### Problems to work on
- a) Reproduce the part of the conjugate gradient excerpt from "I found this" up to and including "let me know!".
- b) In the conjugate gradient excerpt, what shape does the writer come to understand the transpose of r_k to have?

### Excerpt provided
AI-Ahmed opened this issue · comments

I have been searching to understand more about the conjugate gradient algorithm. It was really genius idea from Schulman and prof. Pieter Abbeel, et al.

The thank is also for you guys contributing to this and implementing the algorithm.

def conjugate_gradient(f_Ax, b, cg_iters=10, residual_tol=1e-10):
    """
    This method solves system of equation Ax=b using an
    iterative method called conjugate gradients
    
    :f_Ax: function that returns Ax
    :b: targets for Ax
    :cg_iters: how many iterations this method should do
    :residual_tol: epsilon for stability
    """
    p = b.clone() # a basis for R^n
    r = b.clone() # residual
    x = torch.zeros_like(b) #input vector
    rdotr = torch.sum(r*r)
    for i in range(cg_iters):
        z = f_Ax(p)
        v = rdotr / (torch.sum(p*z) + 1e-8)
        x += v * p
        r -= v * z
        newrdotr = torch.sum(r*r)
        mu = newrdotr / (rdotr + 1e-8)
        p = r + mu * p
        rdotr = newrdotr
        if rdotr < residual_tol:
            break
    return x

I was wondering, when I found the mathematical algorithm, that there were things that confused me!
image

In the algorithm;

  1. $r_{k}^{\top}r_k$ – it corresponds to rdotr, but I don't understand why didn't we transpose one of the r before multiplying it by itself?
  2. The same with $p_k^{\top}A_{p_k}$ – it corresponds to (torch.sum(p*z) + 1e-8).

Please, if I am missing something, direct me.
Thanks,

I found this an exciting answer that was really intuitive to me (sorry if my question was silly, LA is essential to dive deep into it)!

image

I thought that $r_k$ are squared matrix, but now, I understand that $r_k^{\top}$ is $1 \times n \ \text{matrix}$ while $r_k$ is $n \times 1 \ \text{matrix}$.

That means –
$$r_k^{\top}r_k \ = \ \sum^{n}_{k=1}{r_k \cdot r_k}$$
Ref: https://math.stackexchange.com/questions/1853808/product-of-a-vector-and-its-transpose-projections

If there is anything else, please let me know!

### Given records

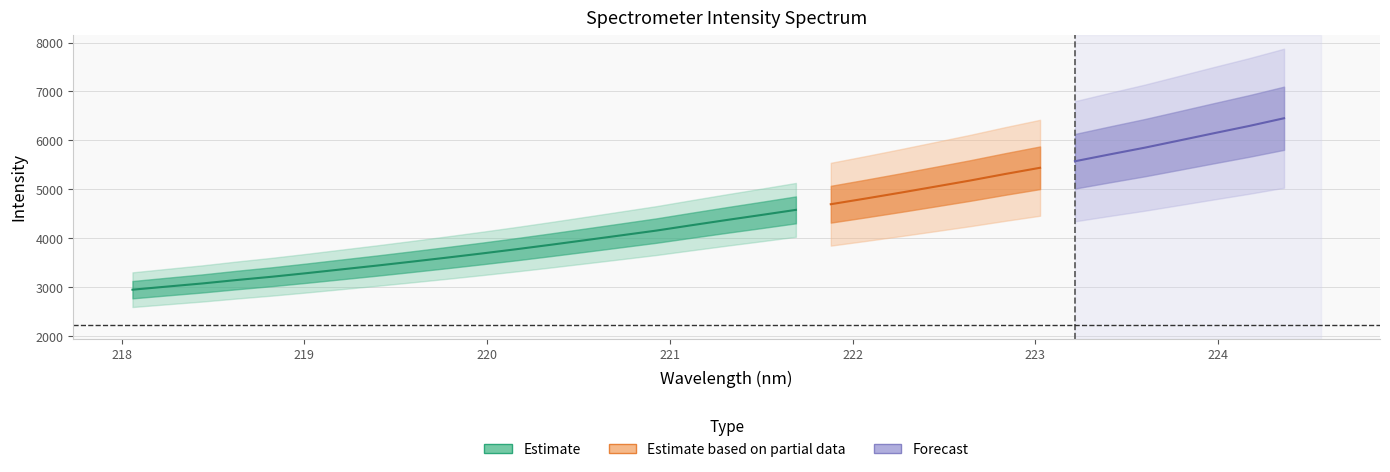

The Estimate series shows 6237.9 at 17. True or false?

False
...
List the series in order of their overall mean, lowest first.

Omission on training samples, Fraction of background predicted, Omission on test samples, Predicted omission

### Task results
- a)
I found this an exciting answer that was really intuitive to me (sorry if my question was silly, LA is essential to dive deep into it)!

image

I thought that $r_k$ are squared matrix, but now, I understand that $r_k^{\top}$ is $1 \times n \ \text{matrix}$ while $r_k$ is $n \times 1 \ \text{matrix}$.

That means –
$$r_k^{\top}r_k \ = \ \sum^{n}_{k=1}{r_k \cdot r_k}$$
Ref: https://math.stackexchange.com/questions/1853808/product-of-a-vector-and-its-transpose-projections

If there is anything else, please let me know!

- b) A 1 × n matrix.